Gov. Gavin Newsom on Thursday activated 1,000 members of the California National Guard to protect the state Capitol ahead of President-elect Joe Biden’s inauguration next week — a sign the state is taking seriously the FBI’s warning that armed demonstrators may target statehouses in attacks similar to last week’s siege on the U.S. Capitol.
Also Thursday, a 6-foot-high chain-link fence was erected around the Capitol and numerous buildings downtown boarded up glass windows and doors. The new precautions follow other beefed-up security measures state law enforcement took earlier this week, including significantly increasing the police presence and closing surrounding streets to through traffic. The California Highway Patrol, the agency that protects the Capitol, denied all permits for weekend events — including a 3,000-person protest against the election results.
- Newsom in a Thursday video message: “We’re treating this very seriously and deploying significant resources to protect public safety, critical infrastructure and 1st Amendment rights. But let me be clear. There will be no tolerance for violence.”
The governor’s comments came the same day that two women appeared to threaten California lawmakers with violence during the public comment portion of a budget hearing. One woman shouted, “When the world collapses … you’re gonna be the first to go. … We didn’t buy guns for nothing.” Another threatened, “Seventeen million guns were purchased in the United States (by) first-time gun owners … what do you think they’re gonna do with it?”
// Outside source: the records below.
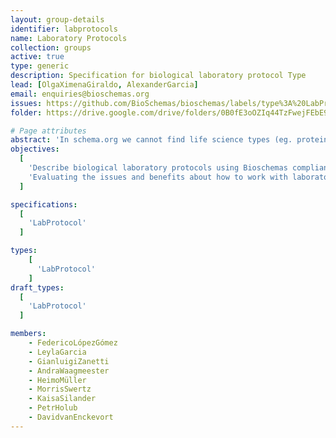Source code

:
 ```yaml
---
layout: group-details
identifier: labprotocols
name: Laboratory Protocols
collection: groups
active: true
type: generic
description: Specification for biological laboratory protocol Type
lead: [OlgaXimenaGiraldo, AlexanderGarcia]
email: enquiries@bioschemas.org
issues: https://github.com/BioSchemas/bioschemas/labels/type%3A%20LabProtocol
folder: https://drive.google.com/drive/folders/0B0fE3oOZIq44TzFwejFEbE9WdXM

# Page attributes
abstract: 'In schema.org we cannot find life science types (eg. protein, gene, biological pathway) except those types that overlap with healthcare and medicine domains defined by the health schema.org extension (eg. drug, artery). These life science types share many elements which can be captured in a common biological entity type.'
objectives:
  [
    'Describe biological laboratory protocols using Bioschemas compliant markup so protocols can be more easily indexed by search engines and registries.',
    'Evaluating the issues and benefits about how to work with laboratory protocols in schema.org and Bioschemas'
  ]

specifications:
  [
    'LabProtocol'
  ]

types:
    [
      'LabProtocol'
    ]
draft_types:
  [
    'LabProtocol'
  ]

members:
    - FedericoLópezGómez
    - LeylaGarcia
    - GianluigiZanetti
    - AndraWaagmeester
    - HeimoMüller
    - MorrisSwertz
    - KaisaSilander
    - PetrHolub
    - DavidvanEnckevort
---
```

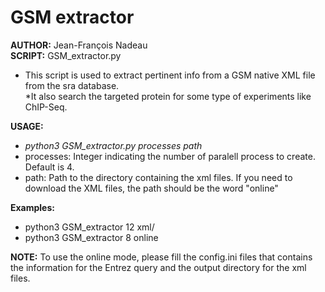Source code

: # GSM extractor<br>
**AUTHOR:** Jean-François Nadeau<br>
**SCRIPT:** GSM_extractor.py<br>
  * This script is used to extract pertinent info from a GSM native XML file from the sra database.<br>
  *It also search the targeted protein for some type of experiments like ChIP-Seq.<br>

**USAGE:**<br>
  * *python3 GSM_extractor.py processes path*<br>
  * processes: Integer indicating the number of paralell process to create. Default is 4.<br>
  * path: Path to the directory containing the xml files. If you need to download the XML files, the path should be the word "online"<br>

**Examples:**<br>
  * python3 GSM_extractor 12 xml/<br>
  * python3 GSM_extractor 8 online<br>

**NOTE:** To use the online mode, please fill the config.ini files that contains the information for the Entrez query and the output directory for the xml files.<br>
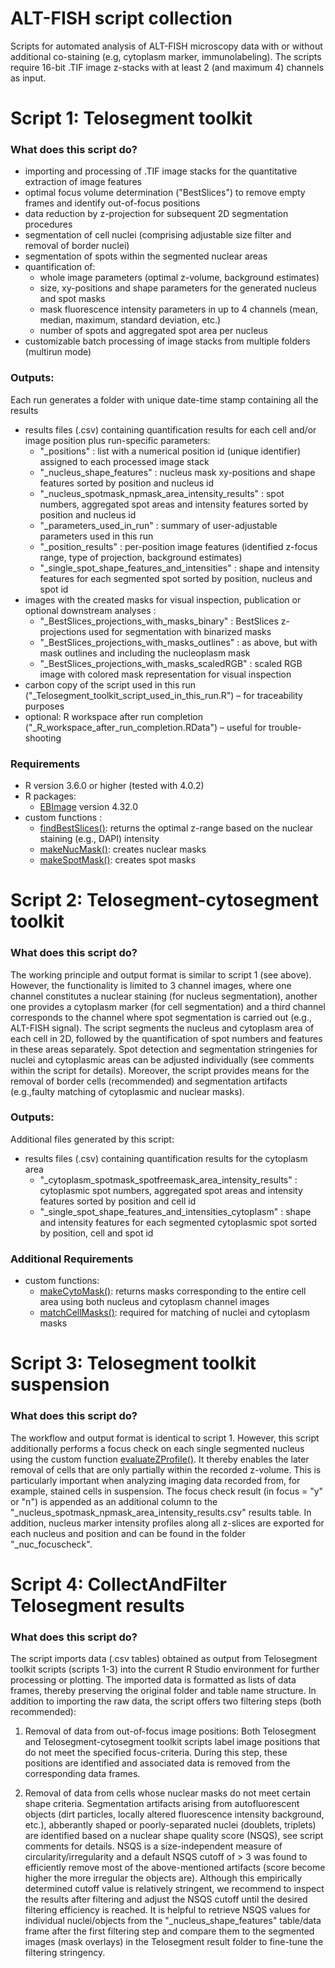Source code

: # ALT-FISH script collection
Scripts for automated analysis of ALT-FISH microscopy data with or without additional co-staining (e.g, cytoplasm marker, immunolabeling).
The scripts require 16-bit .TIF image z-stacks with at least 2 (and maximum 4) channels as input.

# Script 1: Telosegment toolkit
### What does this script do?
* importing and processing of .TIF image stacks for the quantitative extraction of image features
* optimal focus volume determination ("BestSlices") to remove empty frames and identify out-of-focus positions 
* data reduction by z-projection for subsequent 2D segmentation procedures
* segmentation of cell nuclei (comprising adjustable size filter and removal of border nuclei)
* segmentation of spots within the segmented nuclear areas
* quantification of:
  * whole image parameters (optimal z-volume, background estimates) 
  * size, xy-positions and shape parameters for the generated nucleus and spot masks
  * mask fluorescence intensity parameters in up to 4 channels (mean, median, maximum, standard deviation, etc.)
  * number of spots and aggregated spot area per nucleus
* customizable batch processing of image stacks from multiple folders (multirun mode)

### Outputs:
Each run generates a folder with unique date-time stamp containing all the results
* results files (.csv) containing quantification results for each cell and/or image position plus run-specific parameters:
    - "_positions" : list with a numerical position id (unique identifier) assigned to each processed image stack 
    - "_nucleus_shape_features" : nucleus mask xy-positions and shape features sorted by position and nucleus id 
    - "_nucleus_spotmask_npmask_area_intensity_results" : spot numbers, aggregated spot areas and intensity features sorted by position and nucleus id 
    - "_parameters_used_in_run" : summary of user-adjustable parameters used in this run
    - "_position_results" : per-position image features (identified z-focus range, type of projection, background estimates)
    - "_single_spot_shape_features_and_intensities" : shape and intensity features for each segmented spot sorted by position, nucleus and spot id
* images with the created masks for visual inspection, publication or optional downstream analyses :
    - "_BestSlices_projections_with_masks_binary" : BestSlices z-projections used for segmentation with binarized masks
    - "_BestSlices_projections_with_masks_outlines" : as above, but with mask outlines and including the nucleoplasm mask
    - "_BestSlices_projections_with_masks_scaledRGB" : scaled RGB image with colored mask representation for visual inspection
* carbon copy of the script used in this run ("_Telosegment_toolkit_script_used_in_this_run.R") – for traceability purposes
* optional: R workspace after run completion ("_R_workspace_after_run_completion.RData") – useful for trouble-shooting

### Requirements
* R version 3.6.0 or higher (tested with 4.0.2)
* R packages:
  * [EBImage](https://bioconductor.org/packages/release/bioc/html/EBImage.html) version 4.32.0
* custom functions :
  - [findBestSlices()](functions/findBestSlices_v2.R): returns the optimal z-range based on the nuclear staining (e.g., DAPI) intensity 
  - [makeNucMask()](functions/makeNucMask_v1.R): creates nuclear masks 
  - [makeSpotMask()](functions/makeSpotMask_v1.R): creates spot masks 


# Script 2: Telosegment-cytosegment toolkit
### What does this script do?
The working principle and output format is similar to script 1 (see above). However, the functionality is limited to 3 channel images, where one channel constitutes a nuclear staining (for nucleus segmentation), another one provides a cytoplasm marker (for cell segmentation) and a third channel corresponds to the channel where spot segmentation is carried out (e.g., ALT-FISH signal). The script segments the nucleus and cytoplasm area of each cell in 2D, followed by the quantification of spot numbers and features in these areas separately. Spot detection and segmentation stringenies for nuclei and cytoplasmic areas can be adjusted individually (see comments within the script for details). Moreover, the script provides means for the removal of border cells (recommended) and segmentation artifacts (e.g.,faulty matching of cytoplasmic and nuclear masks).

### Outputs:
Additional files generated by this script:
* results files (.csv) containing quantification results for the cytoplasm area
    - "_cytoplasm_spotmask_spotfreemask_area_intensity_results" : cytoplasmic spot numbers, aggregated spot areas and intensity features sorted by position and    cell id
    - "_single_spot_shape_features_and_intensities_cytoplasm" : shape and intensity features for each segmented cytoplasmic spot sorted by position, cell and spot id

### Additional Requirements
* custom functions:
  - [makeCytoMask()](functions/makeCytoMask_v1.R): returns masks corresponding to the entire cell area using both nucleus and cytoplasm channel images
  - [matchCellMasks()](functions/matchCellMasks_v5.R): required for matching of nuclei and cytoplasm masks


# Script 3: Telosegment toolkit suspension
### What does this script do?
The workflow and output format is identical to script 1. However, this script additionally performs a focus check on each single segmented nucleus using the custom function [evaluateZProfile()](https://github.com/RippeLab/ALT-FISH/blob/9d16cdfd3a6395d131813e390dbc52cf79edf2eb/functions/evaluateZProfile_v1.R). It thereby enables the later removal of cells that are only partially within the recorded z-volume. This is particularly important when analyzing imaging data recorded from, for example, stained cells in suspension. The focus check result (in focus = "y" or "n") is appended as an additional column to the "_nucleus_spotmask_npmask_area_intensity_results.csv" results table. In addition, nucleus marker intensity profiles along all z-slices are exported for each nucleus and position and can be found in the folder "_nuc_focuscheck".

# Script 4: CollectAndFilter Telosegment results
### What does this script do?
The script imports data (.csv tables) obtained as output from Telosegment toolkit scripts (scripts 1-3) into the current R Studio environment for further processing or plotting. The imported data is formatted as lists of data frames, thereby preserving the original folder and table name structure. In addition to importing the raw data, the script offers two filtering steps (both recommended):

1) Removal of data from out-of-focus image positions: Both Telosegment and Telosegment-cytosegment toolkit scripts label image positions that do not meet the specified focus-criteria. During this step, these positions are identified and associated data is removed from the corresponding data frames. 

2) Removal of data from cells whose nuclear masks do not meet certain shape criteria. Segmentation artifacts arising from autofluorescent objects (dirt particles, locally altered fluorescence intensity background, etc.), abberantly shaped or poorly-separated nuclei (doublets, triplets) are identified based on a nuclear shape quality score (NSQS), see script comments for details. NSQS is a size-independent measure of circularity/irregularity and a default NSQS cutoff of > 3 was found to efficiently remove most of the above-mentioned artifacts (score become higher the more irregular the objects are). Although this empirically determined cutoff value is relatively stringent, we recommend to inspect the results after filtering and adjust the NSQS cutoff until the desired filtering efficiency is reached. It is helpful to retrieve NSQS values for individual nuclei/objects from the "_nucleus_shape_features" table/data frame after the first filtering step and compare them to the segmented images (mask overlays) in the Telosegment result folder to fine-tune the filtering stringency.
Officials have not revealed whether they have received any information about planned violence in Sacramento. But nearly every weekend since the November election, supporters of President Donald Trump have gathered near the Capitol to protest the results. Though the protests have generally been peaceful, members of the Proud Boys and other far-right militia groups have frequently headed downtown to confront antifa counterprotesters, where things often devolve into violence.